I mean, he was mixed up and confused. And people that work for him, you know, a long time in the Senate were not nice to him, but he was giving very confusing answers, answers that should have been easily answered, and that was a rough time for him."

Again, the president then saying that perhaps that difficult confirmation process was part of the reason that Sessions ultimately recused himself from the Russia probe. We should point out the president also says that one of his closest allies on hard -- on his hard line immigration stance is making him unhappy at the border.

That's a new criticism from President Trump towards Jeff Sessions. He was also asked about Session's future. As you know, Poppy and Jim, he's been attacking Jeff Sessions for more than a year now, he has yet to fire him. When he was asked, the president said we'll see what happens.

Though, it's clear it would be an uphill battle for this White House to confirm a new Attorney General because Jeff Sessions is still well respected and often defended by those on Capitol Hill -- Jim and Poppy.

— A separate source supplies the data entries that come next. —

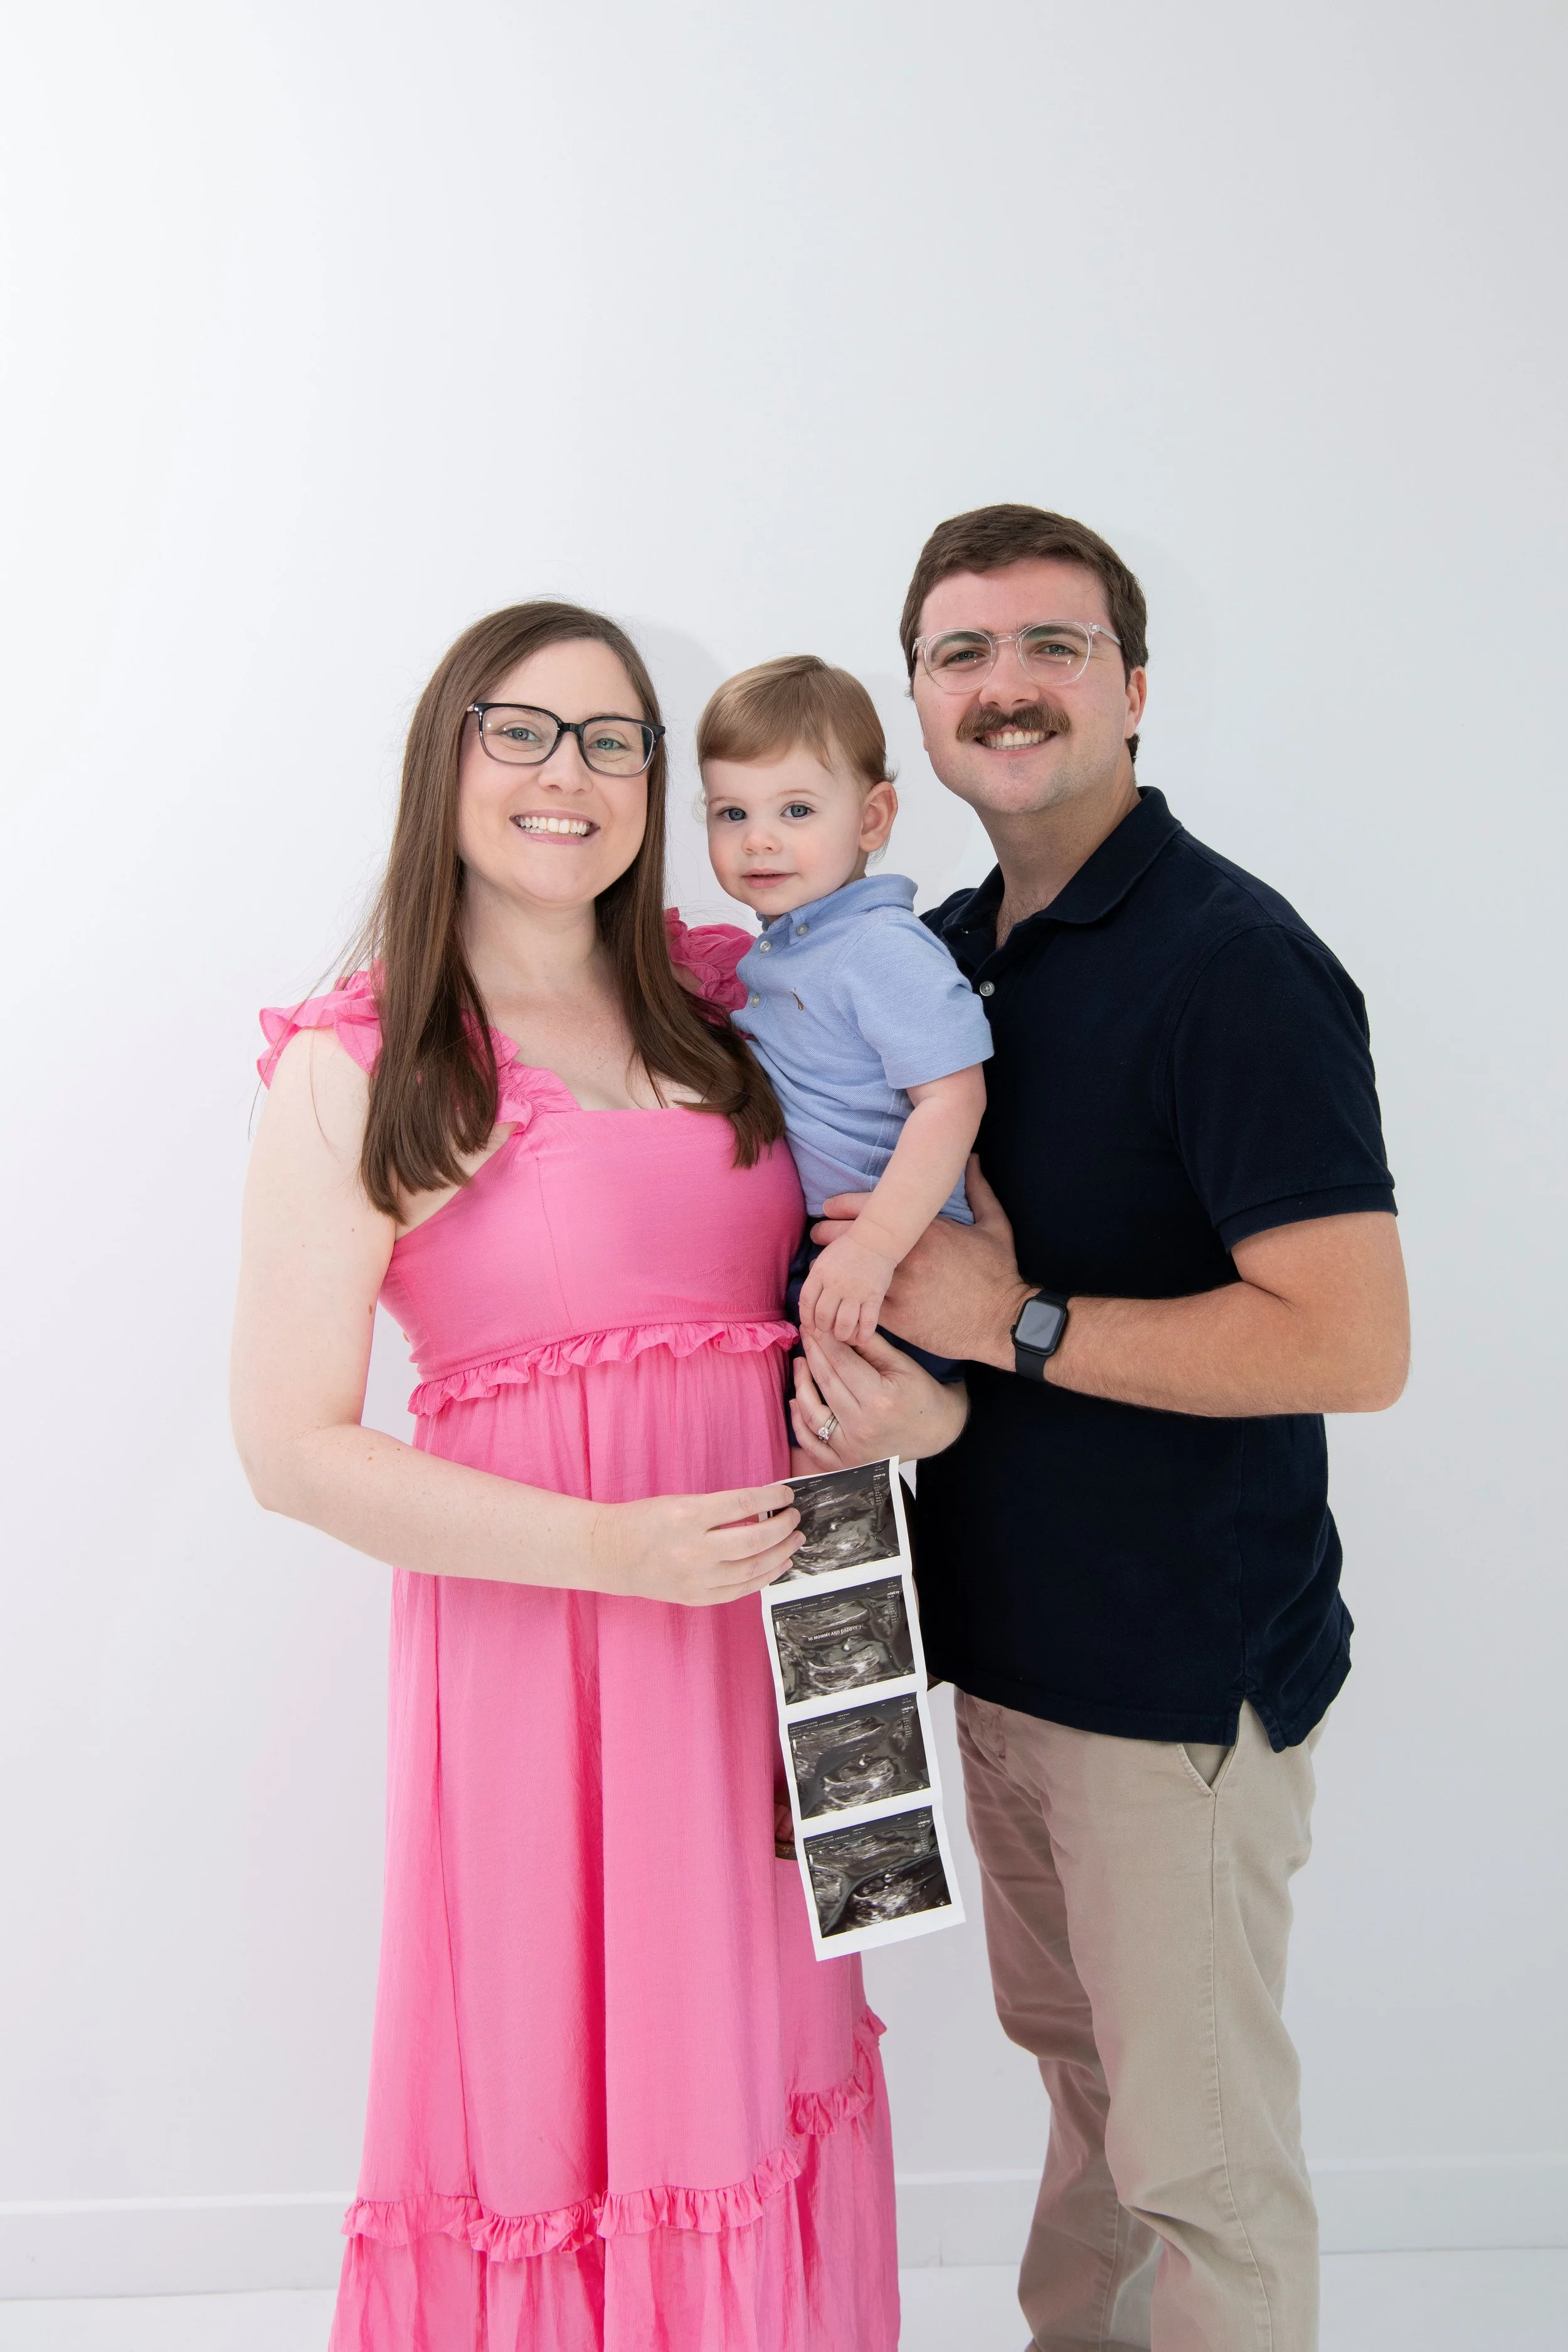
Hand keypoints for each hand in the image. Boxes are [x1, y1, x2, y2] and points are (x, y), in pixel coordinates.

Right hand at [590, 1483, 801, 1605]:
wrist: (610, 1553)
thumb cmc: (643, 1521)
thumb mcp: (679, 1502)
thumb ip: (718, 1508)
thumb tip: (762, 1510)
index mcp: (688, 1516)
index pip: (743, 1504)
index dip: (772, 1499)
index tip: (787, 1496)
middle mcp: (693, 1549)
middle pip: (754, 1539)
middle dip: (783, 1528)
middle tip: (795, 1519)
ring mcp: (696, 1578)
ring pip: (753, 1568)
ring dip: (780, 1553)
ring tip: (794, 1541)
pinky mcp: (696, 1597)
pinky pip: (740, 1590)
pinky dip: (764, 1578)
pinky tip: (777, 1565)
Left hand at [789, 1329, 968, 1471]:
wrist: (935, 1432)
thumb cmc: (920, 1394)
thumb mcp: (902, 1364)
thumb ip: (870, 1345)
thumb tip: (839, 1326)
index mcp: (880, 1399)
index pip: (842, 1363)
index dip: (825, 1341)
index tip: (815, 1326)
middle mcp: (862, 1427)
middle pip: (826, 1383)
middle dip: (812, 1354)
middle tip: (805, 1335)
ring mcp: (851, 1449)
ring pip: (812, 1413)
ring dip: (801, 1384)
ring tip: (800, 1362)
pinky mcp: (844, 1464)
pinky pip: (811, 1444)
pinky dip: (799, 1422)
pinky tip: (796, 1401)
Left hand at [797, 1232, 896, 1343]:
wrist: (876, 1239)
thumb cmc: (847, 1248)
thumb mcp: (824, 1258)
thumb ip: (815, 1278)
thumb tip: (806, 1304)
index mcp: (820, 1273)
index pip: (806, 1302)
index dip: (806, 1319)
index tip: (809, 1326)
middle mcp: (836, 1285)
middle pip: (823, 1316)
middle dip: (823, 1328)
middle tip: (827, 1330)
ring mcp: (856, 1292)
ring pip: (843, 1323)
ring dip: (841, 1334)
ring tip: (841, 1335)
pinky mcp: (874, 1297)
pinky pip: (868, 1322)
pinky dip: (863, 1335)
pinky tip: (860, 1339)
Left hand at [814, 1157, 1030, 1370]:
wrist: (1004, 1321)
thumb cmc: (1000, 1274)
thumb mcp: (995, 1225)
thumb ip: (978, 1190)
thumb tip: (973, 1159)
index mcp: (925, 1228)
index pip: (869, 1208)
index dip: (842, 1207)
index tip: (827, 1209)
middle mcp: (907, 1255)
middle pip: (851, 1238)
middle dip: (829, 1236)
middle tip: (817, 1236)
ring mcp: (898, 1287)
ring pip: (850, 1274)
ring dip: (833, 1270)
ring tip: (821, 1268)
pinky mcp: (896, 1317)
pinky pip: (858, 1304)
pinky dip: (846, 1300)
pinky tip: (835, 1298)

SCIUTTO: Yes, next question is does he want to fire him or does he want Jeff Sessions to leave on his own? Boris Sanchez at the White House, thanks --

HARLOW: Yes --

SCIUTTO: Very much. Also this morning, intelligence officials are working to redact the sensitive material about the ongoing Russia investigation that President Trump has demanded be declassified. Sara Murray is in Washington. So another conflict here, I suppose you could say, between the intelligence agencies and the White House on this.

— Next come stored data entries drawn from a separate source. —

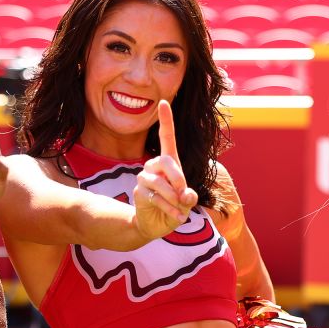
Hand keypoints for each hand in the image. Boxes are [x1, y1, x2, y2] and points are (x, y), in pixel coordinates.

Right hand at [132, 100, 198, 238]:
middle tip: (184, 194)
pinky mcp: (139, 192)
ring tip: (181, 208)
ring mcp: (144, 178)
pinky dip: (170, 209)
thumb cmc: (174, 207)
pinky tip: (178, 218)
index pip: (166, 137)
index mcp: (168, 162)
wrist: (156, 225)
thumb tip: (185, 195)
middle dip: (178, 178)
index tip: (163, 102)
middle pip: (165, 161)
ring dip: (174, 198)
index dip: (165, 120)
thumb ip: (189, 196)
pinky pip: (156, 198)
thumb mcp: (187, 201)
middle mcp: (154, 167)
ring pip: (159, 183)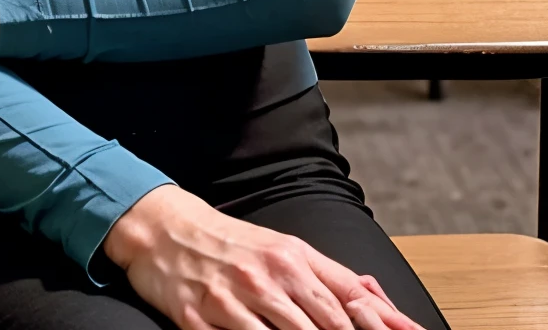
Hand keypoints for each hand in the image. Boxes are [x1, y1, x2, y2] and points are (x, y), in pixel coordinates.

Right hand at [103, 187, 428, 329]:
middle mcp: (268, 276)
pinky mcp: (200, 320)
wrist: (164, 228)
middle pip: (325, 324)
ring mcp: (234, 301)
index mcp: (293, 257)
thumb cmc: (230, 243)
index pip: (349, 297)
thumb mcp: (282, 248)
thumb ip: (331, 276)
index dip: (383, 323)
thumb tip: (380, 299)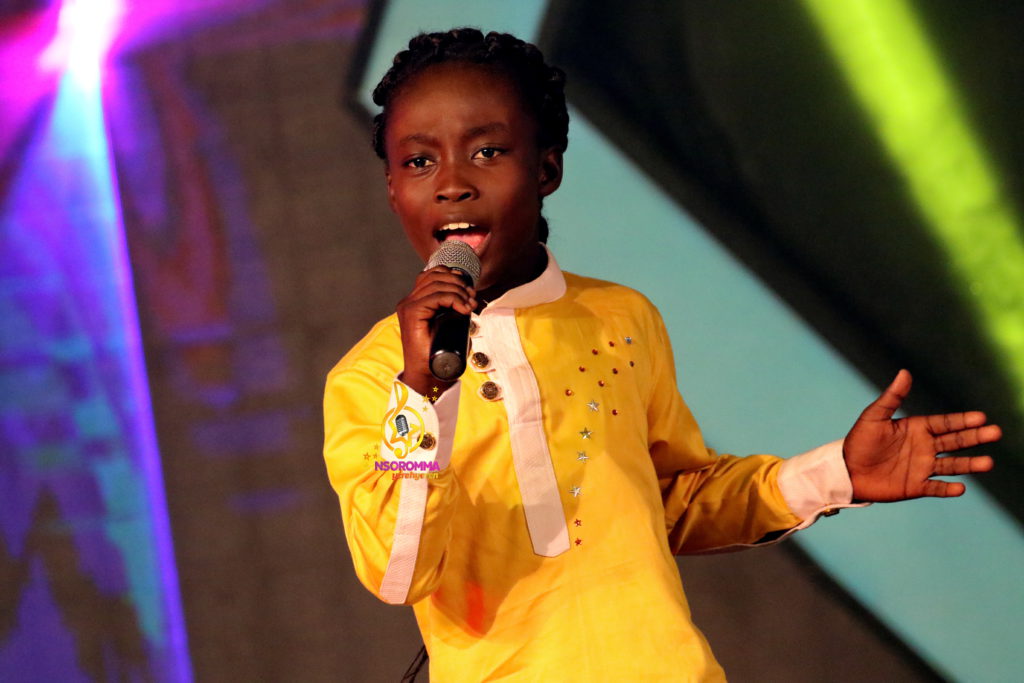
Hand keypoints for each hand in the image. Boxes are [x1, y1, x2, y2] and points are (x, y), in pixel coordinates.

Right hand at [396, 265, 475, 395]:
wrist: (428, 374)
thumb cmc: (440, 354)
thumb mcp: (450, 327)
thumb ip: (454, 312)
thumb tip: (471, 300)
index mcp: (415, 302)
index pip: (433, 275)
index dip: (453, 277)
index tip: (470, 292)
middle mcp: (408, 301)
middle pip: (435, 276)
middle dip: (459, 284)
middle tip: (472, 299)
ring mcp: (408, 306)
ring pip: (437, 284)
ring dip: (459, 292)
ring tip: (469, 306)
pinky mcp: (411, 313)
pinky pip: (435, 296)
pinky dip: (453, 299)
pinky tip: (463, 309)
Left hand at [843, 369, 999, 501]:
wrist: (845, 470)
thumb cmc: (859, 440)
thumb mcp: (874, 416)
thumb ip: (892, 397)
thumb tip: (904, 372)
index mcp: (917, 428)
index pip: (945, 423)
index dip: (962, 420)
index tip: (981, 417)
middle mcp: (924, 447)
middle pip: (955, 442)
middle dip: (975, 437)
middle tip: (995, 432)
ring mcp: (922, 467)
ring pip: (952, 465)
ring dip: (970, 464)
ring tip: (988, 463)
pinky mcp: (916, 487)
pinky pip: (936, 488)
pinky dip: (948, 489)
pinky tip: (961, 487)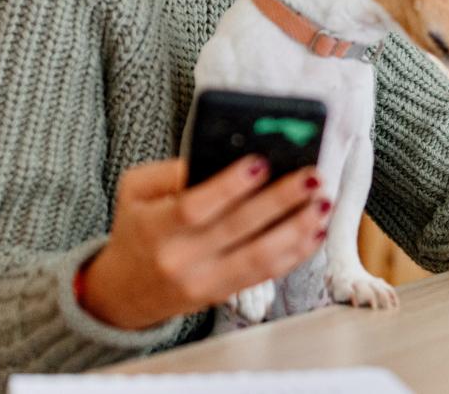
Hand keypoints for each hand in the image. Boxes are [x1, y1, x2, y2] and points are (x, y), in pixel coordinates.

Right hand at [77, 157, 329, 329]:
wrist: (125, 291)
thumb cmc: (137, 227)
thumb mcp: (136, 191)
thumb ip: (171, 171)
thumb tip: (222, 154)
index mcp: (155, 228)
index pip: (195, 206)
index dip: (229, 186)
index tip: (261, 162)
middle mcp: (180, 259)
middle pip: (237, 229)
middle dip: (279, 201)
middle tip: (311, 177)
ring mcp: (204, 282)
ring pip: (259, 257)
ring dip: (297, 230)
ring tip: (322, 203)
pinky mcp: (223, 295)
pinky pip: (265, 274)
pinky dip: (295, 253)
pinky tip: (315, 231)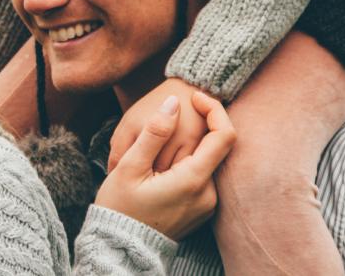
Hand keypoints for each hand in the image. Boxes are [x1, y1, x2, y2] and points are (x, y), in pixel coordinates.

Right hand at [93, 91, 235, 239]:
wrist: (120, 247)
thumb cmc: (120, 207)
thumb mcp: (129, 166)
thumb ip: (154, 132)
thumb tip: (173, 103)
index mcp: (193, 180)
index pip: (225, 135)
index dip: (215, 109)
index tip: (194, 97)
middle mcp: (208, 194)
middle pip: (215, 147)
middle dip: (196, 127)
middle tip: (167, 119)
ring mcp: (207, 205)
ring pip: (207, 161)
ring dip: (188, 147)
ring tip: (156, 150)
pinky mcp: (201, 210)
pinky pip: (201, 178)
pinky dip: (187, 164)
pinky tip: (161, 167)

SARA MURRAY, CNN POLITICAL CORRESPONDENT: Well, certainly some tension. Remember, the president, you know, issued a statement saying he wanted to see a number of these documents declassified, documents related to the FISA application for Carter Page, text messages between Peter Strzok and Lisa Page and text messages from James Comey related to the Russia investigation as well as documents related to Bruce Ohr who is Justice Department official, communicated with Christopher Steele, you know, who assembled this dossier.

So what's happening now is just because the president has put out a statement and said, this is what I want does not mean all of these documents automatically come out, publicly declassified. What we're going through now is this process where the Justice Department and the FBI are working with the Office of the Director of National Intelligence.

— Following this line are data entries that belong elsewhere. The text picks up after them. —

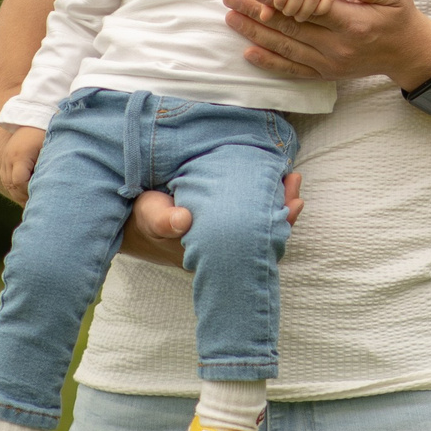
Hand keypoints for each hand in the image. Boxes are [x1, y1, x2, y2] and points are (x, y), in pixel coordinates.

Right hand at [0, 127, 46, 204]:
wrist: (35, 117)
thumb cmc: (48, 133)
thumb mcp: (51, 148)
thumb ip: (48, 166)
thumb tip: (51, 186)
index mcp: (20, 155)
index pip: (20, 181)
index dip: (30, 190)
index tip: (43, 193)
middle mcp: (9, 158)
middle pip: (12, 185)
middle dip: (25, 196)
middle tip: (40, 203)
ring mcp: (5, 159)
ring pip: (8, 184)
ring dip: (19, 194)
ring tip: (34, 201)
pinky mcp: (5, 160)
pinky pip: (6, 179)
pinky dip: (15, 188)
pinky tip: (26, 194)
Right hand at [117, 172, 304, 268]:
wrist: (135, 221)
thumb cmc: (144, 218)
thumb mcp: (149, 215)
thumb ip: (162, 219)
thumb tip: (183, 221)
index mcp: (211, 252)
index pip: (254, 244)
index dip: (275, 225)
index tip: (292, 204)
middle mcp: (224, 250)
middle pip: (263, 234)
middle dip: (283, 210)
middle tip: (295, 182)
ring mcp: (225, 238)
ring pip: (261, 224)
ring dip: (278, 202)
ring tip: (292, 178)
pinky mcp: (224, 223)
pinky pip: (252, 215)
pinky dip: (266, 199)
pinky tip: (279, 180)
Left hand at [223, 0, 430, 88]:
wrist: (408, 53)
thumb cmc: (399, 17)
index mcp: (354, 23)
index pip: (309, 9)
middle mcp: (338, 47)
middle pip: (290, 28)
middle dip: (257, 13)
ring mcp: (330, 63)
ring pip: (286, 48)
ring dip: (256, 33)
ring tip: (231, 19)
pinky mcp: (326, 74)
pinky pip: (293, 70)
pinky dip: (270, 63)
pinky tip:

And for some of these documents that have already been made public in part, they're going back and giving -- and going over, you know, versions of it that would have slightly fewer redactions for these documents we haven't seen publicly, and they're going to provide redacted versions to the Office of the White House Counsel.

And from there, there could be more back and forth. The president could say, OK, this is sufficient for me, release these or he could say I want more redactions, and then they could go back and sort of haggle back and forth a little bit.

But I think the important thing to note is this a sort of normal process that you would go through when a president orders something to be declassified like this and it doesn't just happen automatically, Jim.

SCIUTTO: Sara Murray, thanks very much. We do know the president is speaking on the White House lawn, and we're going bring those comments as soon as we have them in just a few moments.

HARLOW: And before that, a quick check of the markets this morning as they get set to open in just a few minutes. Futures pointing higher for the most and part of the S&P down just slightly. Of course, all the focus on trade tension between the U.S. and China, we'll keep a close eye on the opening bell.